[Dataset entries]
*** Block opens ***
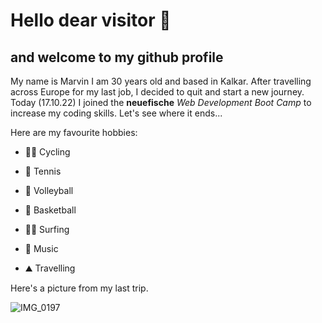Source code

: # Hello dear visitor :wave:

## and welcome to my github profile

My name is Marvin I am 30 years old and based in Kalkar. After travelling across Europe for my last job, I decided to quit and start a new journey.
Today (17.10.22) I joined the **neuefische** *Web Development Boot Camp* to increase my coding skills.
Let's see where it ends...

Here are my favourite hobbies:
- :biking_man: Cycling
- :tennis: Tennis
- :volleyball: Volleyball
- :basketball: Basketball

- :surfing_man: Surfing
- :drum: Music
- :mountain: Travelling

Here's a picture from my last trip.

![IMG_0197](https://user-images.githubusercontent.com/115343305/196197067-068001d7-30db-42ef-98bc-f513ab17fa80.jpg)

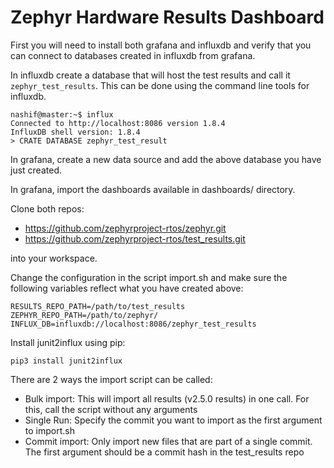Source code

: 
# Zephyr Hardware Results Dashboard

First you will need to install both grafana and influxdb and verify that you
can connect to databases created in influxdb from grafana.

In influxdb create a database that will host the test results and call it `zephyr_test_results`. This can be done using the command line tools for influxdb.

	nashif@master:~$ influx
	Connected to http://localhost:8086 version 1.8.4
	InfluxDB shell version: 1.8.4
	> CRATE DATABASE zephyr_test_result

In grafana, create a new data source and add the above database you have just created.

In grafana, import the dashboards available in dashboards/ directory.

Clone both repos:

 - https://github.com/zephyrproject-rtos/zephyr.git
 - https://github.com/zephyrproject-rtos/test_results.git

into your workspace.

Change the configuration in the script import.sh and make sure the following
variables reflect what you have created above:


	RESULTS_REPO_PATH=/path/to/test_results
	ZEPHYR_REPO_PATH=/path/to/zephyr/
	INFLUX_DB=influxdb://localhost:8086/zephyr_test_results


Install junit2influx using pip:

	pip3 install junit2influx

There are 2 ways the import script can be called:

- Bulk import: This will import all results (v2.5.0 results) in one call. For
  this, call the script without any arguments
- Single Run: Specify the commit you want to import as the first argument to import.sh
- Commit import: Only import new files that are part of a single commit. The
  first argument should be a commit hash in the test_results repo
*** Block closes ***
*** Block opens ***
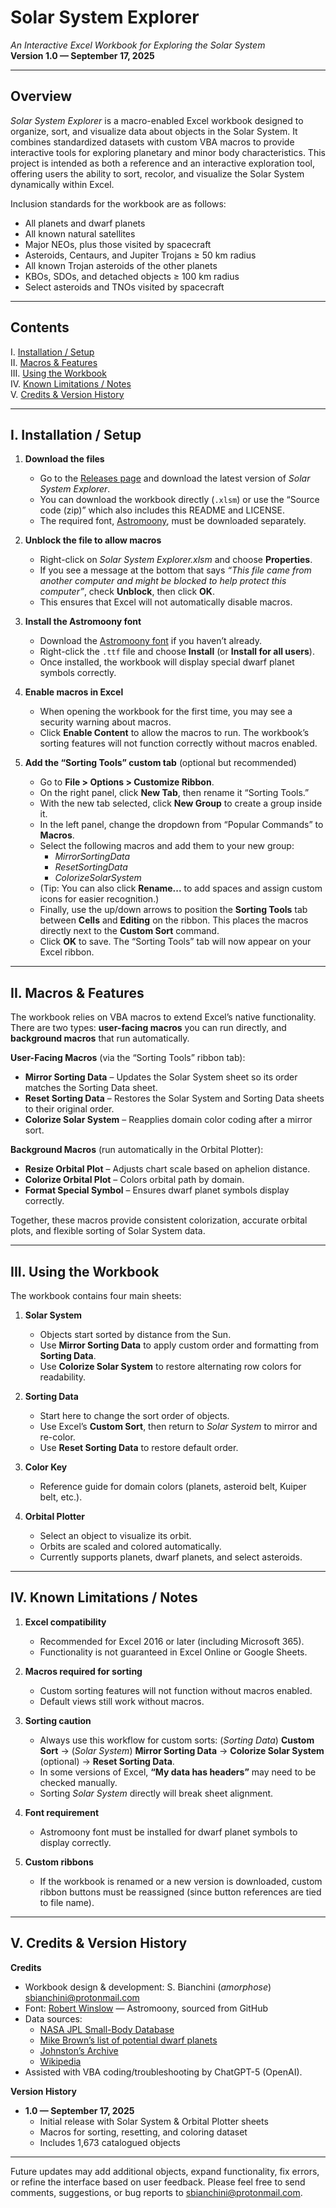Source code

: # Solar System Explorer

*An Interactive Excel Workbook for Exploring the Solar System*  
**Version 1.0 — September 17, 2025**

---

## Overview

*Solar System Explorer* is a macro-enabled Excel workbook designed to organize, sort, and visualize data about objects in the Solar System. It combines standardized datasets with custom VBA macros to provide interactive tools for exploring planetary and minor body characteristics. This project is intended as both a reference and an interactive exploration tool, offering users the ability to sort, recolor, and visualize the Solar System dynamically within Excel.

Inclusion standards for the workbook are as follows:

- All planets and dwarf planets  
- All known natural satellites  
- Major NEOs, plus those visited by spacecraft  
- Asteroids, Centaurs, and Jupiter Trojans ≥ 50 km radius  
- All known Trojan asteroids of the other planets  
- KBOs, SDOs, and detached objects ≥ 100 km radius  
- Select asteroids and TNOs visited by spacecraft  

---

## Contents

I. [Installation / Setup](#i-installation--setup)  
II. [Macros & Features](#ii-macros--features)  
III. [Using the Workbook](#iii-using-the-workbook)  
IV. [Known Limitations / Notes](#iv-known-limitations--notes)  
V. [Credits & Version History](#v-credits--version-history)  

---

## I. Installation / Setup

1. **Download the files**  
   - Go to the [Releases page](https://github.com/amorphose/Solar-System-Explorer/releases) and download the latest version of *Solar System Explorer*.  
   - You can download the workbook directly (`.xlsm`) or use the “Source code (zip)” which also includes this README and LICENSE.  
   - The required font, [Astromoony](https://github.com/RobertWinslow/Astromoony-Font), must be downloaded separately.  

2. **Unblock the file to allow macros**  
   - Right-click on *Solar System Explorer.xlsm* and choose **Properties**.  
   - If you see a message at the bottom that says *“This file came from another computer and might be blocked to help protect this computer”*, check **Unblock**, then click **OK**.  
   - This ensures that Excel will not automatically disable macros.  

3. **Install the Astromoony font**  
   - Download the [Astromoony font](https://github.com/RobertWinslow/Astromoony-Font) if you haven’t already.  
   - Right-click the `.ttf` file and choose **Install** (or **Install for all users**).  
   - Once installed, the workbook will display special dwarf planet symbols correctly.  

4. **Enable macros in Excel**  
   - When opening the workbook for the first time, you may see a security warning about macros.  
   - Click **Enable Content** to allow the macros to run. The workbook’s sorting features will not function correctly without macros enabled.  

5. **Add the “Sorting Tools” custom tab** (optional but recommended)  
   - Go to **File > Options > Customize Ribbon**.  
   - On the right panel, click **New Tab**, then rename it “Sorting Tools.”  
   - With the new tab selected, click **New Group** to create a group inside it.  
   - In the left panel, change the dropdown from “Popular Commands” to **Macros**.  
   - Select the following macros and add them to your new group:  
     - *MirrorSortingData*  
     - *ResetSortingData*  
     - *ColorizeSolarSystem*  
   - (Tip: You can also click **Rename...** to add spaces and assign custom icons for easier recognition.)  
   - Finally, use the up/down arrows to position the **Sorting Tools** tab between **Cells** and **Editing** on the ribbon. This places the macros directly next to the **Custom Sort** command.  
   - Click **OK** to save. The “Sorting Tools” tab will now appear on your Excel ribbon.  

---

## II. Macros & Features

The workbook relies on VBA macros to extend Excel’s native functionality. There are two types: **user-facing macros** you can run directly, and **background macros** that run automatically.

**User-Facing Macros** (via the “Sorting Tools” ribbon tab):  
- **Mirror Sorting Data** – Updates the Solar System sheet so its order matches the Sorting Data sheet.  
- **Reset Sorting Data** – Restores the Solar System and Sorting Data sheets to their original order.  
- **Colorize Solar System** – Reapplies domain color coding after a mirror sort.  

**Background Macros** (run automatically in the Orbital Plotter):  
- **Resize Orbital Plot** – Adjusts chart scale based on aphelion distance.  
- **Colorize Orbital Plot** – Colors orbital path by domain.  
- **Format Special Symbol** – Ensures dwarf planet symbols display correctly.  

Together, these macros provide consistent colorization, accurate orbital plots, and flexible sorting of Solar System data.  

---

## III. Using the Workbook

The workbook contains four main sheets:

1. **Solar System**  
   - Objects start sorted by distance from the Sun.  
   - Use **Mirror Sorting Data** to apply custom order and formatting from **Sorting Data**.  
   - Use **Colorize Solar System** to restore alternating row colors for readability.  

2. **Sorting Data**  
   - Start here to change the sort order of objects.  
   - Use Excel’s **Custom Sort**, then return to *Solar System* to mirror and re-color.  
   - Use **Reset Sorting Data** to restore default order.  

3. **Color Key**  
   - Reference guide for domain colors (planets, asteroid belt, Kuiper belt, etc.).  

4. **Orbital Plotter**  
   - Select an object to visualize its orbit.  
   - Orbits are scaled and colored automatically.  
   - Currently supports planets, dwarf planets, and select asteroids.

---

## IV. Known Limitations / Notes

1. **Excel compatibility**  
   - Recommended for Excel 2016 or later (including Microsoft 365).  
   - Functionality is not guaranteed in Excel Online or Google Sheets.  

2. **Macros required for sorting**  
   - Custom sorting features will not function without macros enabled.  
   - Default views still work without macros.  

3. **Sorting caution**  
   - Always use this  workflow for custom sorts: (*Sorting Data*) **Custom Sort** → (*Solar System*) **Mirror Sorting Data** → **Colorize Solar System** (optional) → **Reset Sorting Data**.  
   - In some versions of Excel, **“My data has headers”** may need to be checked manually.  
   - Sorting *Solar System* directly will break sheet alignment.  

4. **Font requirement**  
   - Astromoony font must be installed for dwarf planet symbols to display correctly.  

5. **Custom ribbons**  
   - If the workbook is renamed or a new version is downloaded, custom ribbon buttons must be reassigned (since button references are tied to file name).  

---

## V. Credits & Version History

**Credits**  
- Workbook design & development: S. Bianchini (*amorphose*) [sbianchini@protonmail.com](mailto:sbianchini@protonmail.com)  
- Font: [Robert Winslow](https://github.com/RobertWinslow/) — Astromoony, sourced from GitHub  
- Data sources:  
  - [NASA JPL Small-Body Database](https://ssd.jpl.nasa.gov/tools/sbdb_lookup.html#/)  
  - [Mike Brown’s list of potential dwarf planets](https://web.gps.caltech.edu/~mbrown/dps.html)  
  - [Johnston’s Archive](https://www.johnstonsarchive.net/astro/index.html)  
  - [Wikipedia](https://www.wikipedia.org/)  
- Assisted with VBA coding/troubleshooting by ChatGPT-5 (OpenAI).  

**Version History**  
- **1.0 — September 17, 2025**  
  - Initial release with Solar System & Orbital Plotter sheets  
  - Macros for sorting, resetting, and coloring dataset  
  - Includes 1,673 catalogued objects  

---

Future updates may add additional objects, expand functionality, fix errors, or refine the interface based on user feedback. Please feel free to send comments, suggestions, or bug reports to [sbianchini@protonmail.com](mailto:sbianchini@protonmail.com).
*** Block closes ***
*** Block opens ***
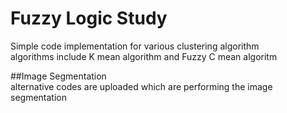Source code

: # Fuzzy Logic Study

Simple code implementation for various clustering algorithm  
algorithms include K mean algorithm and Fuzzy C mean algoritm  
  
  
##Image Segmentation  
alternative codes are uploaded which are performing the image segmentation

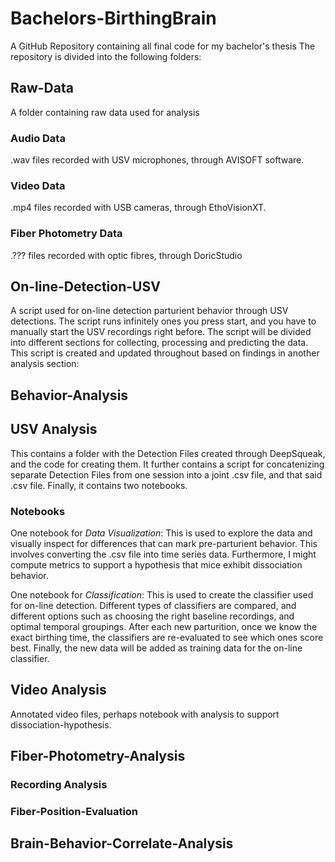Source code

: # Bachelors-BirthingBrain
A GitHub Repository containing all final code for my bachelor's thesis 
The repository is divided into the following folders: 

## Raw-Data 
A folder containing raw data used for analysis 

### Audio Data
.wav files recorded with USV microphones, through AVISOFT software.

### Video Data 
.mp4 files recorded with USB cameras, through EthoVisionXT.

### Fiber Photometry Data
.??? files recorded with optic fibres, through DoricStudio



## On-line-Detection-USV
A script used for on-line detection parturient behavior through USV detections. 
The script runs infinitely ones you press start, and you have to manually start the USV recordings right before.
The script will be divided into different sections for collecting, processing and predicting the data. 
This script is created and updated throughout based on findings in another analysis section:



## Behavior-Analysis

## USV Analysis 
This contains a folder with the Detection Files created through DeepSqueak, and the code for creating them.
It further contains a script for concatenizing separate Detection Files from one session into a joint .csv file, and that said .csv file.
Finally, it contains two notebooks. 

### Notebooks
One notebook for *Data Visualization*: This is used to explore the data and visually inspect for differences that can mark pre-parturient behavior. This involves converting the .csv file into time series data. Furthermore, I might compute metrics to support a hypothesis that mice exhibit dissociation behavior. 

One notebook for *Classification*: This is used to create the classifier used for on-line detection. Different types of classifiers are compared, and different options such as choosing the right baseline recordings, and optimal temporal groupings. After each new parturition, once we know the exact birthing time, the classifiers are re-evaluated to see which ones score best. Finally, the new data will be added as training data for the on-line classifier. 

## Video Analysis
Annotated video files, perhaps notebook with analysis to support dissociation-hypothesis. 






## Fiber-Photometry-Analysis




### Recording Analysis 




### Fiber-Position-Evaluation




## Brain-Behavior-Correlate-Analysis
*** Block closes ***
→ **TO DO**
Locate every line in the records that contains the string "both", and copy each of those lines. Matching is case-sensitive.

→ **RESULT OF THIS TASK**
First you will need to install both grafana and influxdb and verify that you
Clone both repos:
*Solar System Explorer* is a macro-enabled Excel workbook designed to organize, sort, and visualize data about objects in the Solar System. It combines standardized datasets with custom VBA macros to provide interactive tools for exploring planetary and minor body characteristics. This project is intended as both a reference and an interactive exploration tool, offering users the ability to sort, recolor, and visualize the Solar System dynamically within Excel.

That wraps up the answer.